Steve Bannon is not the only one expressing his anger and radicalization, laying the groundwork for a new revolution. Let’s talk revolution. Very popular A leader of the American ultra-conservative movement.
One of them, Kevin Roberts, president of the Heritage Foundation, responded to the Supreme Court’s recent decision.Give the president immunity from criminal prosecution As Newsweek puts it, ReportsThe decision “strengthens the second American revolution,” Roberts argued, allowing the next president to lead that change without “triple-guessing every decision he makes in public office.”
Roberts not only explains the Supreme Court’s decisions, I have written“The American people of 2024 are in the midst of carrying out a second American revolution to take back power from elites and tyrannical bureaucrats. These patriots are committed to starting a peaceful revolution at the ballot box.”
“Like the First, the Second War of Independence began with a corrupt ruling class trying to overthrow America’s existing institutions. But where Britain wrote laws and coerced colonial officials, our elites acted more subtly,” Roberts continued.
According to Roberts, the coming revolution will target the “corrupt elites” in universities, the mainstream media, and urban cultural centers who, in his view, are responsible for imposing “destructive and tyrannical change” on the lives of ordinary Americans.

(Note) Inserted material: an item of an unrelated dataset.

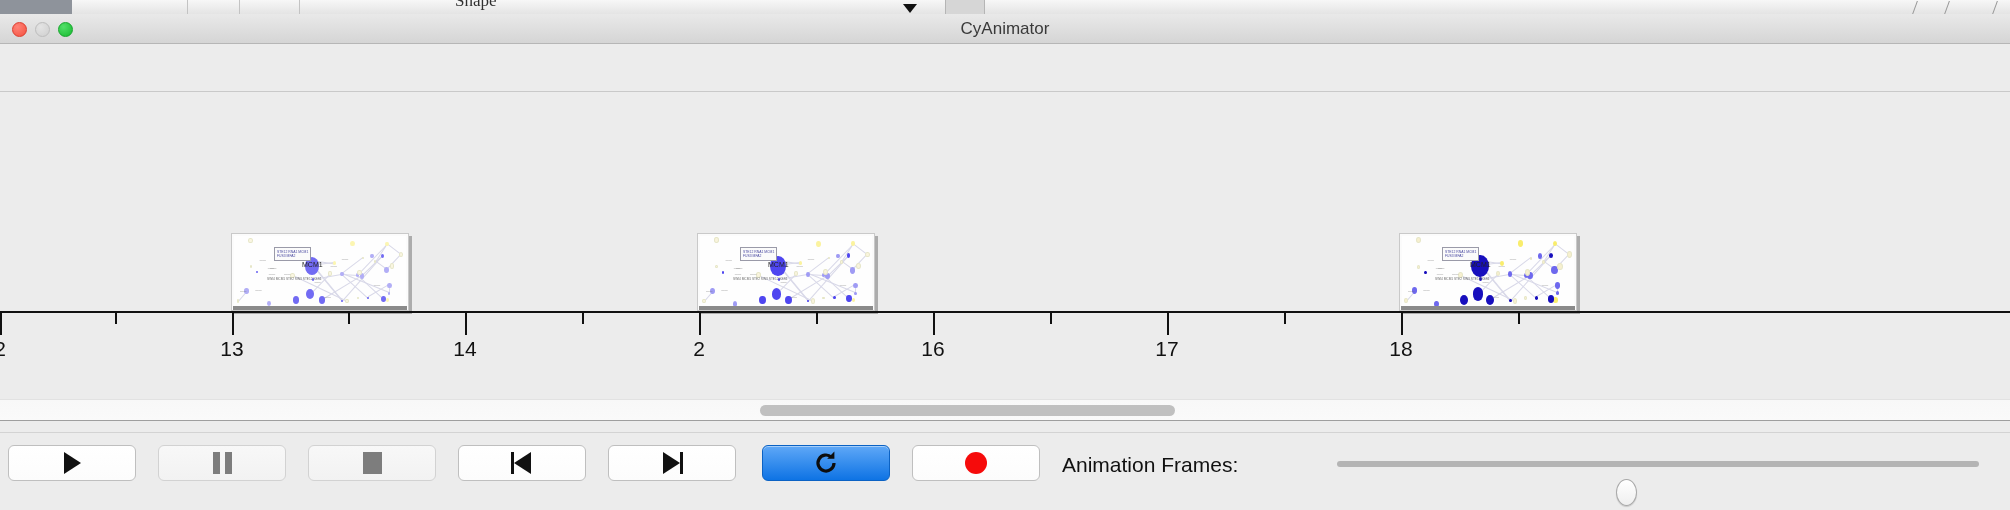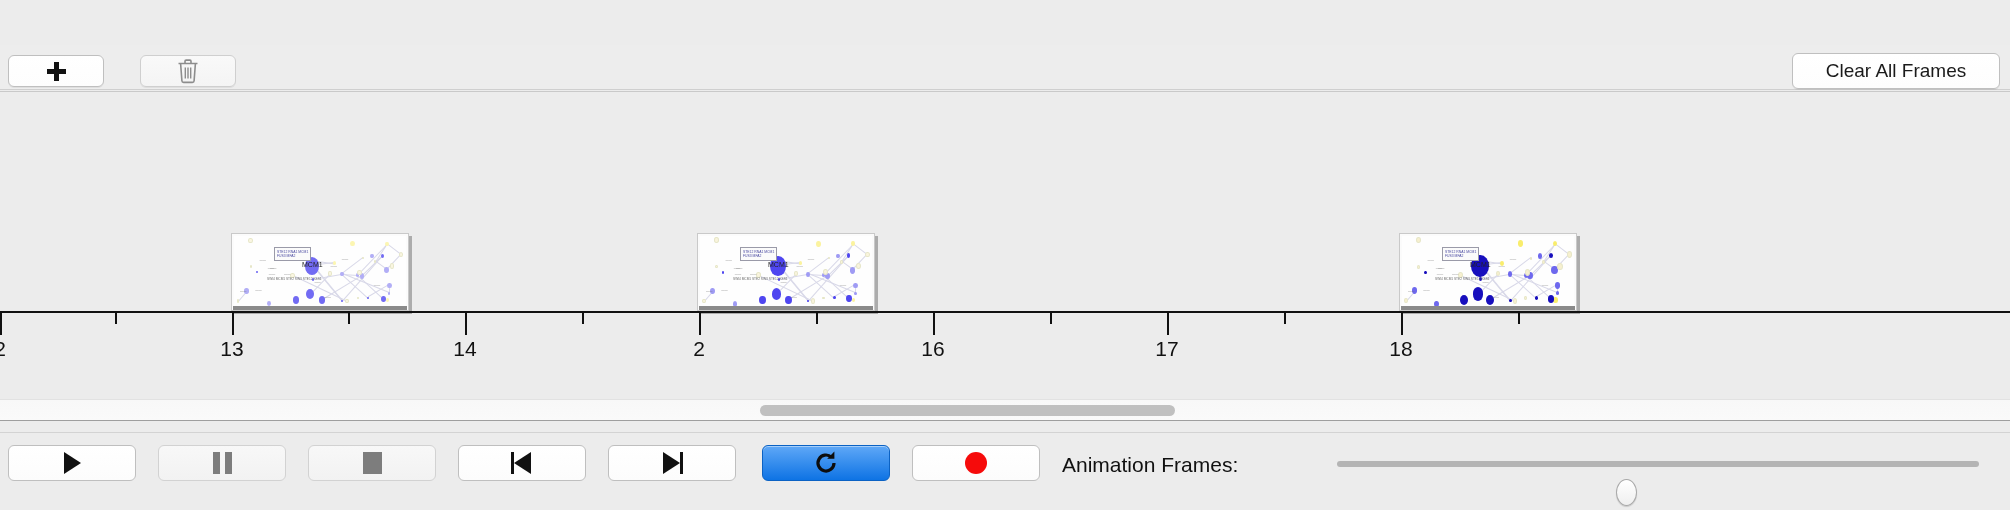"Shape" div.bg-strip { html: none -> <div> <div></div> <div></div> <div></div> <div></div> <div>Shape</div> <div></div> <div></div> <div></div> <div></div> <div></div> </div> }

Reading what Roberts wrote, I I remembered a point This was done not by any MAGA figures, but by Harvard professor Michael Sandel several years ago. Sandel Recognized “For all the thousands, even tens of thousands, of lies Trump tells, the only thing that’s real about him is his deep sense of insecurity and resentment toward the elites he sees as having looked down on him his whole life, and that’s a crucial clue to his political appeal,” he said.

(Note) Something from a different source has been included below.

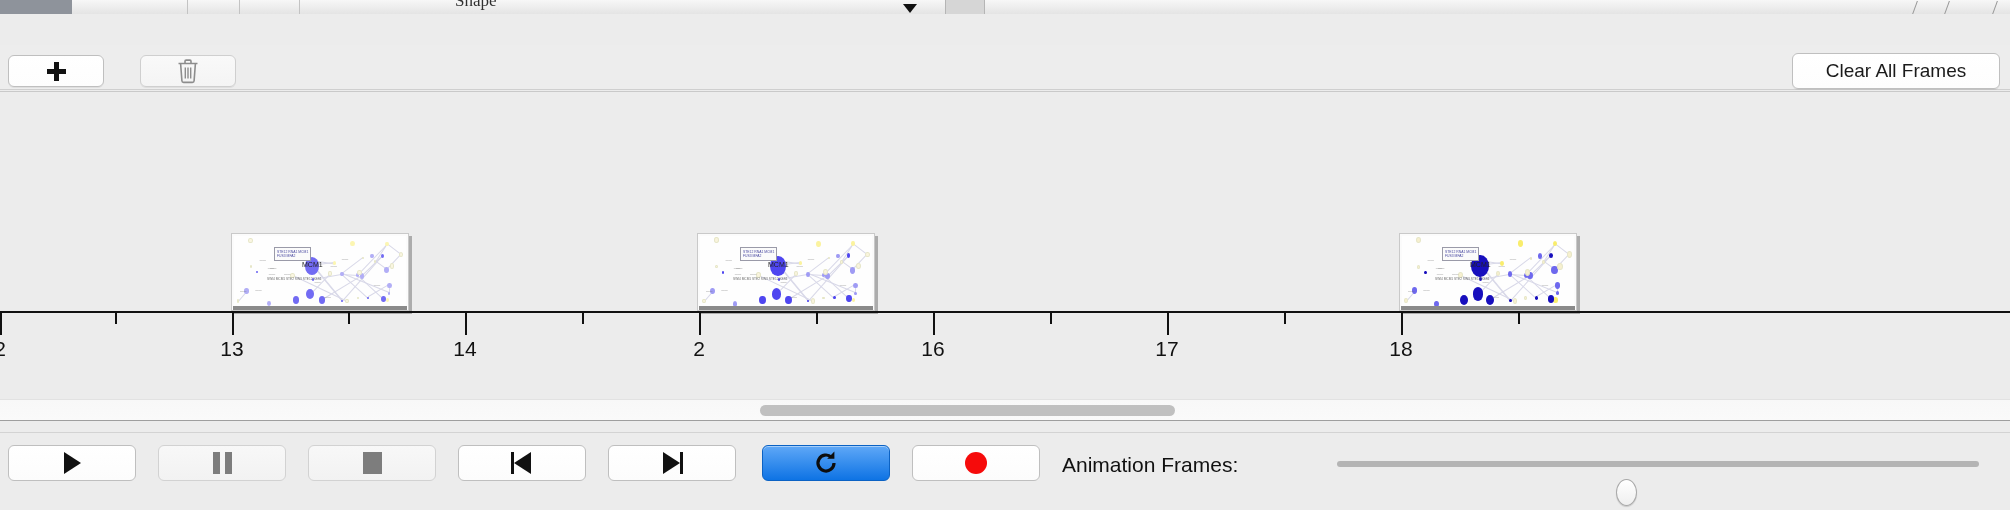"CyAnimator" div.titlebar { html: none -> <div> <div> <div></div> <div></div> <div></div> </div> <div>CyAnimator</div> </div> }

“The Democratic Party will not succeed unless it redefines its mission to pay more attention to the legitimate grievances and resentments that progressive politics have generated in the age of globalization,” Sandel warned. He said liberals fail to understand that “we need to redistribute not just money but prestige as well, and that more money needs to go to the millions of people whose jobs don’t require a college degree.”
The Atlantic’s Adam Serwer agreeHe recognizes that calls for a second American revolution are deeply rooted in the kind of resentment that Sandel diagnoses.
“If the foundations of Trumpism were simply economic, rather than social or political, Biden would be closer to the president Trumpian intellectuals want,” Serwer wrote in a July 4 post. “But Trumpism is about giving status, class and control to ordinary voters in exchange for an upward redistribution of power and income to the elites, and that’s not what Biden is offering.”
Taking up that theme, Bannon argues that “the spiritual part is at the root of the second American revolution.” To be successful in revolutionary work, he says, “you have to get people to understand it, so we’re constantly fighting a narrative war. It’s an unlimited narrative war. Everything is a story.”
Figures like Bannon and Roberts are using narrative warfare to appeal to and mobilize widespread discontent with the American system. They know it. According to a survey by IPSOSthat “belief The idea that the system is broken is not a heretical idea.”
They know that many voters “feel that their country’s system is broken, that their economy is rigged to favor the rich, that many agree that traditional parties and politicians don’t care about them, and that experts don’t understand their lives.”
That is why they now speak openly and confidently of a second American Revolution.
The question we face is not whether change will come to this country; rather, what kind of change will come. Bannon has laid out his vision. What alternative can progressives offer?
Austin Surratt is the William Nelson Cromwell Professor of Law and Political Science at Amherst College.